##### Task data #####

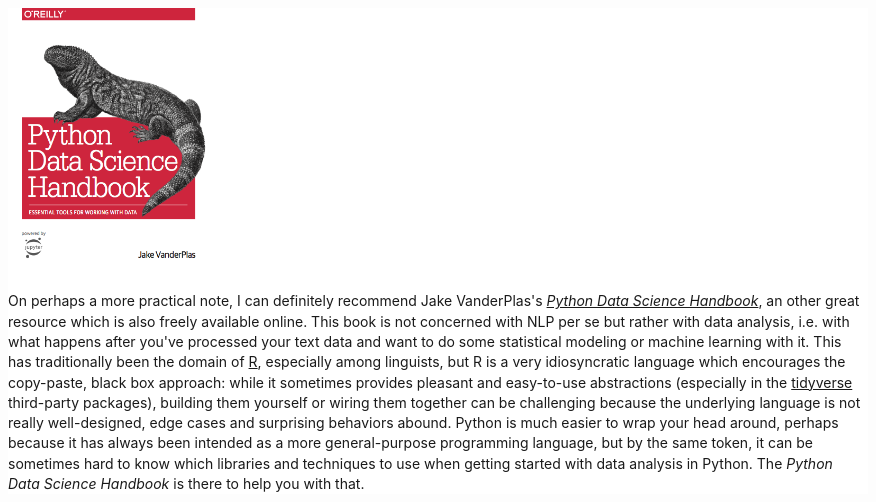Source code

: 
<a href="https://jakevdp.github.io/PythonDataScienceHandbook/" target="_blank">
<img src="images/outro/python_data_science.png" width="200" alt="Python Data Science Handbook cover">
</a>


On perhaps a more practical note, I can definitely recommend Jake
VanderPlas's [*Python Data Science
Handbook*](https://jakevdp.github.io/PythonDataScienceHandbook/), an
other great resource which is also freely available online. This book is
not concerned with NLP per se but rather with data analysis, i.e. with
what happens after you've processed your text data and want to do some
statistical modeling or machine learning with it. This has traditionally
been the domain of [R](https://www.r-project.org/), especially among
linguists, but R is a very idiosyncratic language which encourages the
copy-paste, black box approach: while it sometimes provides pleasant and
easy-to-use abstractions (especially in the
[tidyverse](https://www.tidyverse.org/) third-party packages), building
them yourself or wiring them together can be challenging because the
underlying language is not really well-designed, edge cases and
surprising behaviors abound. Python is much easier to wrap your head
around, perhaps because it has always been intended as a more
general-purpose programming language, but by the same token, it can be
sometimes hard to know which libraries and techniques to use when
getting started with data analysis in Python. The *Python Data Science
Handbook* is there to help you with that.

#####

◆ Action item: In the records above, some lines may contain the word "jakevdp"; copy every one of them.

◆ Result:
<a href="https://jakevdp.github.io/PythonDataScienceHandbook/" target="_blank">
Handbook*](https://jakevdp.github.io/PythonDataScienceHandbook/), an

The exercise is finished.